** Begin **
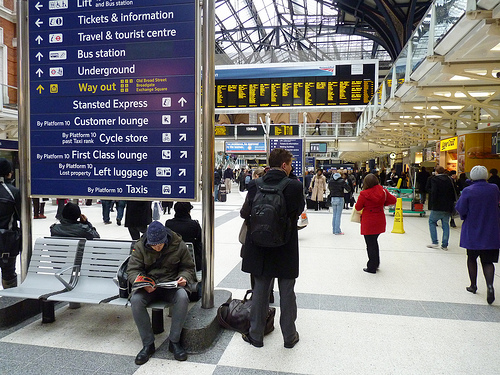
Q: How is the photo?
A: Clear.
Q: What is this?
A: Sign.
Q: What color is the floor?
A: Black and white.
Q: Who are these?
A: People.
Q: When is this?
A: Daytime.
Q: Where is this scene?
A: Bus station.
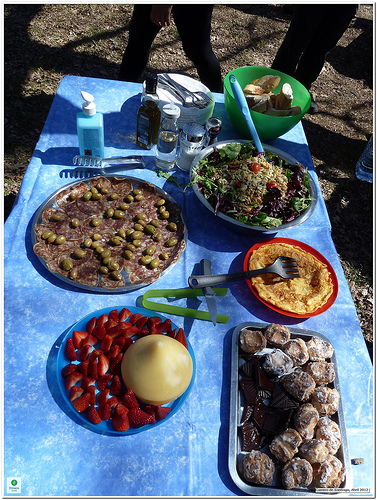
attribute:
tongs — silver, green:
[137, 267, 238, 330]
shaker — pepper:
[207, 117, 226, 147]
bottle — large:
[190, 93, 204, 165]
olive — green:
[265, 188, 284, 212]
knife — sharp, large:
[230, 82, 265, 154]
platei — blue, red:
[240, 236, 348, 321]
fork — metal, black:
[194, 257, 322, 295]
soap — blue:
[69, 89, 110, 157]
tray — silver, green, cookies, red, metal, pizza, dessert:
[236, 320, 345, 487]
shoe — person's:
[344, 140, 373, 181]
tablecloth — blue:
[24, 72, 369, 487]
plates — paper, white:
[158, 76, 209, 117]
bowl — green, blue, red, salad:
[197, 150, 317, 229]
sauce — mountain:
[127, 331, 193, 392]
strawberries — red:
[69, 325, 132, 421]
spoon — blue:
[227, 82, 291, 163]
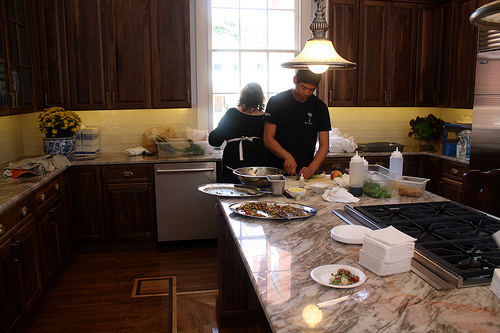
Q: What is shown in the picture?
A: A kitchen.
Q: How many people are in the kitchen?
A: Two.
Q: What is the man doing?
A: Preparing food.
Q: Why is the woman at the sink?
A: Doing dishes.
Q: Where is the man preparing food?
A: The island.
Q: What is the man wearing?
A: A t shirt.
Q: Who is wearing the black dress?
A: The woman.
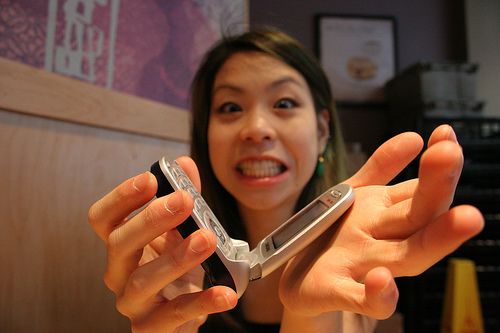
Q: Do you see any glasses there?
A: No, there are no glasses.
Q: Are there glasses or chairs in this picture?
A: No, there are no glasses or chairs.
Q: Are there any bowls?
A: No, there are no bowls.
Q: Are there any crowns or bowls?
A: No, there are no bowls or crowns.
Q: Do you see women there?
A: Yes, there is a woman.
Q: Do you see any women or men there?
A: Yes, there is a woman.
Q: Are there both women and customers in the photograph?
A: No, there is a woman but no customers.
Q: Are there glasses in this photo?
A: No, there are no glasses.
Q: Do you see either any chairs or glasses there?
A: No, there are no glasses or chairs.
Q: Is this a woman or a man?
A: This is a woman.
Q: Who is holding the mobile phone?
A: The woman is holding the mobile phone.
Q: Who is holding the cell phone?
A: The woman is holding the mobile phone.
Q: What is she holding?
A: The woman is holding the cellphone.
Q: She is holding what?
A: The woman is holding the cellphone.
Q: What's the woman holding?
A: The woman is holding the cellphone.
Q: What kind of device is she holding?
A: The woman is holding the mobile phone.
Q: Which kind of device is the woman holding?
A: The woman is holding the mobile phone.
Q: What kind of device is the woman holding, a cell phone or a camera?
A: The woman is holding a cell phone.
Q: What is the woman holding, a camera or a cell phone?
A: The woman is holding a cell phone.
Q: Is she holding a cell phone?
A: Yes, the woman is holding a cell phone.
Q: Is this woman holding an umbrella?
A: No, the woman is holding a cell phone.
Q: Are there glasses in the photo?
A: No, there are no glasses.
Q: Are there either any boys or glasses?
A: No, there are no glasses or boys.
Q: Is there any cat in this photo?
A: No, there are no cats.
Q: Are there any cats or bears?
A: No, there are no cats or bears.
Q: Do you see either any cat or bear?
A: No, there are no cats or bears.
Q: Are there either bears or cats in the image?
A: No, there are no cats or bears.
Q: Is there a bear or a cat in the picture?
A: No, there are no cats or bears.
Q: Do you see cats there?
A: No, there are no cats.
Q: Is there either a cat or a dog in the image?
A: No, there are no cats or dogs.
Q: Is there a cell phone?
A: Yes, there is a cell phone.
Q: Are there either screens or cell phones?
A: Yes, there is a cell phone.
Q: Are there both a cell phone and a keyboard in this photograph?
A: No, there is a cell phone but no keyboards.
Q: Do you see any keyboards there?
A: No, there are no keyboards.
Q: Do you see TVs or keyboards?
A: No, there are no keyboards or tvs.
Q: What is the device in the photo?
A: The device is a cell phone.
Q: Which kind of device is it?
A: The device is a cell phone.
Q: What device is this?
A: This is a cell phone.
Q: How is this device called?
A: This is a cell phone.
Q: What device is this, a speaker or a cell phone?
A: This is a cell phone.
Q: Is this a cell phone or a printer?
A: This is a cell phone.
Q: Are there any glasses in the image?
A: No, there are no glasses.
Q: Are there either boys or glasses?
A: No, there are no glasses or boys.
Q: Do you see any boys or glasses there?
A: No, there are no glasses or boys.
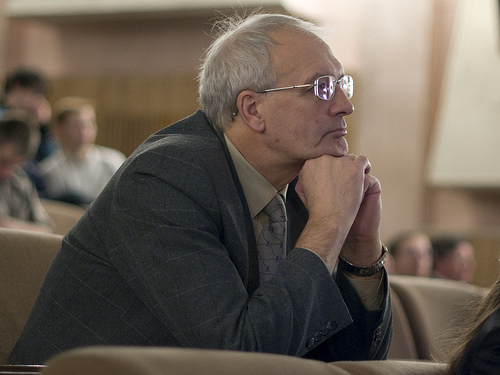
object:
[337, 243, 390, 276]
watch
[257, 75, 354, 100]
glasses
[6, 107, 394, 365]
suitcoat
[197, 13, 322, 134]
hair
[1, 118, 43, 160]
hair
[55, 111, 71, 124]
hair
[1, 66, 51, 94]
hair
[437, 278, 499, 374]
hair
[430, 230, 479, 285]
man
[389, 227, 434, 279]
man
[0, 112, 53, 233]
man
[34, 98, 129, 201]
man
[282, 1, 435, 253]
wall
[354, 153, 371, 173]
fingers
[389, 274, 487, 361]
seat cushion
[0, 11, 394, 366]
man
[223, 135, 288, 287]
dress shirt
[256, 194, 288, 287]
tie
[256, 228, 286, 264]
design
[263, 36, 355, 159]
face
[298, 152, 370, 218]
hands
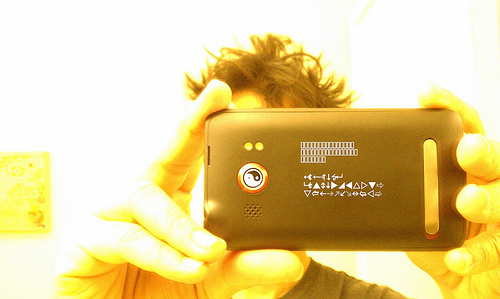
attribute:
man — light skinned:
[61, 35, 499, 297]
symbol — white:
[307, 181, 322, 194]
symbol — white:
[306, 176, 326, 201]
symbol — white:
[324, 185, 335, 197]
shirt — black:
[297, 259, 374, 297]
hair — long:
[250, 36, 298, 81]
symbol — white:
[334, 186, 349, 201]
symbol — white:
[311, 189, 319, 198]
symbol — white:
[365, 174, 382, 190]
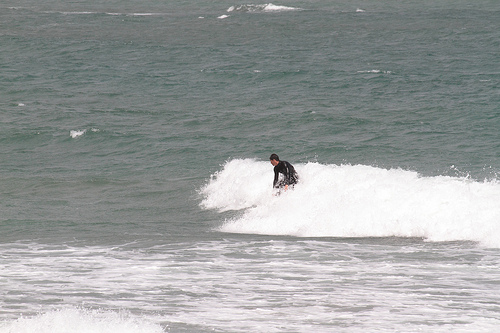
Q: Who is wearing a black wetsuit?
A: Surfer.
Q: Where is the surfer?
A: Ocean.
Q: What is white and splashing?
A: Caps of wave.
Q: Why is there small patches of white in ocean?
A: Small waves.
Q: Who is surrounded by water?
A: The man.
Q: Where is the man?
A: In the ocean.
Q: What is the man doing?
A: Surfing.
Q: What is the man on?
A: A wave.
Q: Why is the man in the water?
A: He is surfing.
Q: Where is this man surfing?
A: Perhaps in the ocean.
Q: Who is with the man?
A: He is alone.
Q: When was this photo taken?
A: During the daytime.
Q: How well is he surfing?
A: He is staying upright.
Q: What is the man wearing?
A: A wetsuit.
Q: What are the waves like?
A: They are choppy.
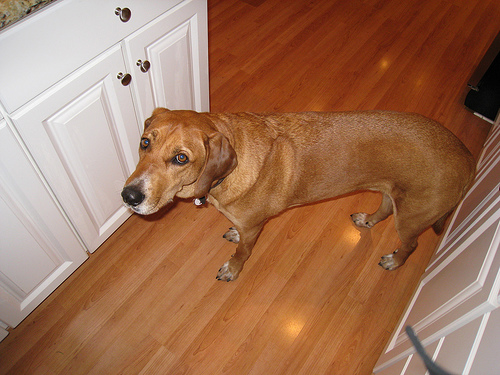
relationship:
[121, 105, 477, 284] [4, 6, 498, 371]
dog between cabinets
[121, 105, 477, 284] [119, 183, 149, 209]
dog has nose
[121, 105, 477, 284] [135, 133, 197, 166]
dog has eyes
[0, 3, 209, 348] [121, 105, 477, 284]
cabinet in front of dog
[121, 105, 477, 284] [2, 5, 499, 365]
dog on floor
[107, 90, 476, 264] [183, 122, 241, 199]
dog has ear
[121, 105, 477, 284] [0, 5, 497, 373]
dog standing in kitchen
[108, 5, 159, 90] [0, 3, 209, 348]
knobs of cabinet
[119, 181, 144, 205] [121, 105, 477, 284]
nose of dog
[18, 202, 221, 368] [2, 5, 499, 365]
panels on floor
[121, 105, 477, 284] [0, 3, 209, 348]
dog next to cabinet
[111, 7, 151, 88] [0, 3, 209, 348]
knobs on cabinet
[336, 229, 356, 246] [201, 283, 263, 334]
light on floor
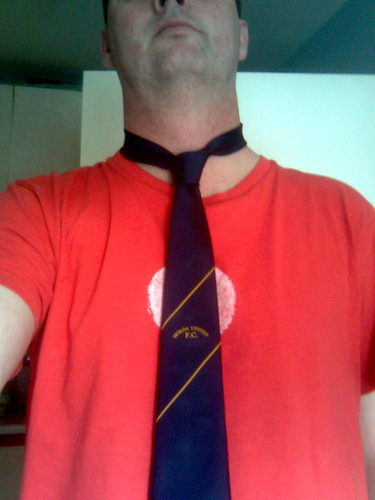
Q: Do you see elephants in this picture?
A: No, there are no elephants.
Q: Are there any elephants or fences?
A: No, there are no elephants or fences.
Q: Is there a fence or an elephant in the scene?
A: No, there are no elephants or fences.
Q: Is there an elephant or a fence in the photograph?
A: No, there are no elephants or fences.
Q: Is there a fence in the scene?
A: No, there are no fences.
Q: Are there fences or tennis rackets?
A: No, there are no fences or tennis rackets.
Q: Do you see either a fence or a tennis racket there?
A: No, there are no fences or rackets.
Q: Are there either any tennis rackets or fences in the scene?
A: No, there are no fences or tennis rackets.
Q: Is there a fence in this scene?
A: No, there are no fences.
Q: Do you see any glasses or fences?
A: No, there are no fences or glasses.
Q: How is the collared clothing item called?
A: The clothing item is a shirt.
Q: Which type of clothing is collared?
A: The clothing is a shirt.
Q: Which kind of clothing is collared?
A: The clothing is a shirt.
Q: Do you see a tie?
A: Yes, there is a tie.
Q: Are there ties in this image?
A: Yes, there is a tie.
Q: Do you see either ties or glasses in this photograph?
A: Yes, there is a tie.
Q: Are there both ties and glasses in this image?
A: No, there is a tie but no glasses.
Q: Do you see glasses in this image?
A: No, there are no glasses.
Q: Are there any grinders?
A: No, there are no grinders.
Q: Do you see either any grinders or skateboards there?
A: No, there are no grinders or skateboards.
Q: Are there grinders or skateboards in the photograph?
A: No, there are no grinders or skateboards.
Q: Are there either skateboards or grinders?
A: No, there are no grinders or skateboards.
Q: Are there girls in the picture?
A: No, there are no girls.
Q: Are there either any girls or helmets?
A: No, there are no girls or helmets.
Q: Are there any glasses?
A: No, there are no glasses.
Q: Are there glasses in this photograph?
A: No, there are no glasses.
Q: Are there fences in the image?
A: No, there are no fences.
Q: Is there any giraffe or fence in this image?
A: No, there are no fences or giraffes.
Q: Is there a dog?
A: No, there are no dogs.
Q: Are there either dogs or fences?
A: No, there are no dogs or fences.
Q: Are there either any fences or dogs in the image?
A: No, there are no dogs or fences.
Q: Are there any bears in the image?
A: No, there are no bears.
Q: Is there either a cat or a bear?
A: No, there are no bears or cats.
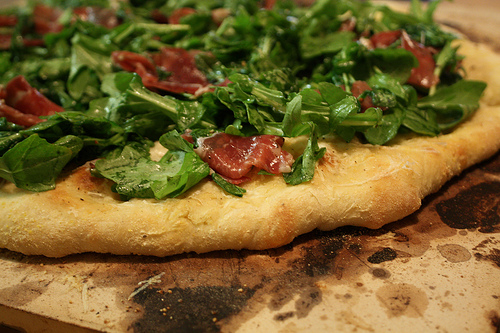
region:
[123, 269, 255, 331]
The grease stains on the paper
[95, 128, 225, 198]
The pizza has on lettuce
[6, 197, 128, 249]
The crust is yellow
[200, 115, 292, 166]
The pizza has on bacon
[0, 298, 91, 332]
The piece of table is brown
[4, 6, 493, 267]
The picture shows half a pizza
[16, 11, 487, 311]
this is a pizza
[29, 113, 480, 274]
crust on the pizza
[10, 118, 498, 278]
the crust is brown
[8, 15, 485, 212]
spinach on the pizza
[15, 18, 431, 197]
the spinach is green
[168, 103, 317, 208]
meat on the pizza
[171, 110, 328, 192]
meat is dark red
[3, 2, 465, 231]
multiple topping on pizza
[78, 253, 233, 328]
black spot on surface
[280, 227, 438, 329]
stain on the surface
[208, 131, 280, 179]
a piece of bacon on a pizza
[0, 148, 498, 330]
a greasy brown napkin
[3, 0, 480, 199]
spinach and bacon topping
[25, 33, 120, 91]
a spinach leaf on a pizza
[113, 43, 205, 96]
crumbled brown bacon pieces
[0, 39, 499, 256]
a toasted pizza crust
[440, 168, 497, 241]
a grease stain from a pizza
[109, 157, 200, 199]
a torn spinach leaf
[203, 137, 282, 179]
a wavy piece of bacon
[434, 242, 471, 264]
a round splatter of grease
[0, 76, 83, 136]
prosciutto on the hand made pizza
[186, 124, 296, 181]
prosciutto on the hand made pizza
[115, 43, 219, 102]
prosciutto on the hand made pizza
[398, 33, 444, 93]
prosciutto on the hand made pizza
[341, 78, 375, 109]
prosciutto on the hand made pizza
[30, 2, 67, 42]
prosciutto on the hand made pizza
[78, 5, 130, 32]
prosciutto on the hand made pizza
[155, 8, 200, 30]
prosciutto on the hand made pizza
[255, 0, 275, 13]
prosciutto on the hand made pizza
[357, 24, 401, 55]
prosciutto on the hand made pizza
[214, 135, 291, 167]
bacon on a pizza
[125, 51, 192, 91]
bacon on a piza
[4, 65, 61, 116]
bacon on a pizza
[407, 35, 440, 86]
bacon on a pizza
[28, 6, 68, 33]
bacon on a pizza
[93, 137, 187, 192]
basil on a pizza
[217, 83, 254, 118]
basil on a pizza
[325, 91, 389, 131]
basil on a pizza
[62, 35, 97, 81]
basil on a pizza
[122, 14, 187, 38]
basil on a pizza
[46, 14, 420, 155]
basil on spinach on top of a pizza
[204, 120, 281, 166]
Ham on top of the pizza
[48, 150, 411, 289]
flat bread on the board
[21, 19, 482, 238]
pizza with vegetable and meat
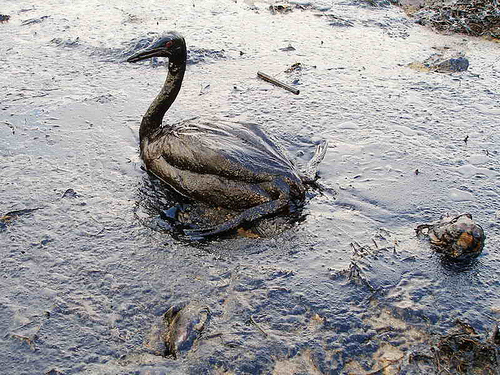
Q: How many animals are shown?
A: One.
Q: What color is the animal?
A: Black.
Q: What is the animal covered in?
A: Oil.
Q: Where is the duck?
A: On water.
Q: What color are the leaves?
A: Brown.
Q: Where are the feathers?
A: On duck.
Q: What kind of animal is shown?
A: Duck.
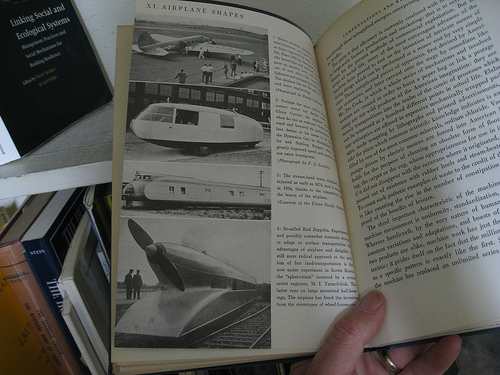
** End **
> _What the task requires_: Rewrite the lines above, from the very first one through the line containing "[236, 320, 345, 487]", as a numbered list, both ends included. Leave out blank lines and the pictures.

> _Complete answer_:
1. Q: How is the photo?
2. A: Clear.
3. Q: What is this?
4. A: Sign.
5. Q: What color is the floor?
6. A: Black and white.
7. Q: Who are these?
8. A: People.
9. Q: When is this?
10. A: Daytime.
11. Q: Where is this scene?
12. A: Bus station.
13. attribute:
14. tongs — silver, green:
15. [137, 267, 238, 330]
16. shaker — pepper:
17. [207, 117, 226, 147]
18. bottle — large:
19. [190, 93, 204, 165]
20. olive — green:
21. [265, 188, 284, 212]
22. knife — sharp, large:
23. [230, 82, 265, 154]
24. platei — blue, red:
25. [240, 236, 348, 321]
26. fork — metal, black:
27. [194, 257, 322, 295]
28. soap — blue:
29. [69, 89, 110, 157]
30. tray — silver, green, cookies, red, metal, pizza, dessert:
31. [236, 320, 345, 487]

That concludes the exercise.